Court Opinion

ID: 3493639
Source: CourtListenerOpinion
Date Created: 2016-07-05 22:01:44.125598+00
Date Added: 2024-06-11T14:15:02.254381
License: Public Domain

The parties were divorced January 31, 1933. The decree awarded custody of their two children to defendant and required plaintiff to pay $200 per month, as permanent alimony and for the support of the children and that plaintiff assign to defendant all insurance policies he had, but he was not required to pay premiums past, present or future, thereon, and defendant was to take care of the policies or allow them to lapse in her discretion. The *Page 249 
monthly allowance was satisfactory to plaintiff at that time for he was receiving a monthly salary of $340 per month as an instructor in the University of Michigan. In April, 1933, plaintiff remarried. On June 1, 1933, he petitioned the court to reduce the monthly payments, alleging a change in his circumstances and consequent inability to pay. A hearing was had on the petition, testimony taken, and the court reduced the payments to $175 per month. This is an appeal by plaintiff.
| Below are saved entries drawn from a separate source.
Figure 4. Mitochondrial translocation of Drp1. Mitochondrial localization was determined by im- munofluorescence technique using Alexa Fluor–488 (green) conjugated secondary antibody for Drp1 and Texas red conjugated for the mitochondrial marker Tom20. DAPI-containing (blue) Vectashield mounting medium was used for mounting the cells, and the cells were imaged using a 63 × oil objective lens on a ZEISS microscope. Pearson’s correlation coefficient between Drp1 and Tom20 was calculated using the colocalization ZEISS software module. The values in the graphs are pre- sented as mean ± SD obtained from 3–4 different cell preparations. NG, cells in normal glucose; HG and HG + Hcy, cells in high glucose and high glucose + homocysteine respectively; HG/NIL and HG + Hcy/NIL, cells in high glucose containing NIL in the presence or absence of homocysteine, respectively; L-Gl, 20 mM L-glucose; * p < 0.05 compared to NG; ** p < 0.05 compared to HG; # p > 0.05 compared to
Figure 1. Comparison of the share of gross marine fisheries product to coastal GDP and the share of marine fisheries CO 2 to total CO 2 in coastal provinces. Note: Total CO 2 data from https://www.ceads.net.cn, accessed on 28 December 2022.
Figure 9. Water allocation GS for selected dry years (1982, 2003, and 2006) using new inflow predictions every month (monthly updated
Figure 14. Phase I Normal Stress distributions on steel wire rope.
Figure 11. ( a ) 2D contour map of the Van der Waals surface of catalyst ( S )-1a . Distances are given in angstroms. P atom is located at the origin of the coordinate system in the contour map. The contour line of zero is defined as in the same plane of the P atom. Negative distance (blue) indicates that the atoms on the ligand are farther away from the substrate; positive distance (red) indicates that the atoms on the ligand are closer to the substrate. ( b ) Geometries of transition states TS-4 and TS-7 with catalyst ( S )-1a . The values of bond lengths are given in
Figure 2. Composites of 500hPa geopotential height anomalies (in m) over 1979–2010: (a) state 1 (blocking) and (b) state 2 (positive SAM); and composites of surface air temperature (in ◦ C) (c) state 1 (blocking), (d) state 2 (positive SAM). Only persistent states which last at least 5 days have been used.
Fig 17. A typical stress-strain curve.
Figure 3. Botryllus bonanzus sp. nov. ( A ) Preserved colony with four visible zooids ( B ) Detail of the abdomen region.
Defendant claims that she has to pay $72 per month to keep the mentioned insurance policies in force, together with the insurance on her own life and that of the children. She admits that, outside of the insurance premiums, she could get along on $100 per month. At the time of the hearing of the petition defendant was with her parents in Pittsburgh, the children were there attending school and she was paying for board and room, for herself and the children, the sum of $35 per month.
Plaintiff is a physician and, after the decree of divorce, opened an office for the practice of his profession and claims that, for the month of April he received $8 and in May $20, and after that an occasional $1 or $1.50 and during the month of June $12 or $13.
At the time of the hearing in the circuit it was not known whether plaintiff's employment at the University, at a summer school, and at a military camp would be continued. The circuit judge could not accept a possibility as a fact, and we may not depart from the record made at the hearing. If the employments have now been discontinued and no other adequate source of revenue obtained plaintiff may, by petition, present such change in his circumstances to the circuit court. *Page 250 
Upon the record before us we find no reason for modifying the order appealed from.
Affirmed, with costs to defendant.
NELSON SHARPE, C.J., and POTTER, NORTH, FEAD, BUTZEL, BUSHNELL, and EDWARD M. SHARPE, JJ., concurred.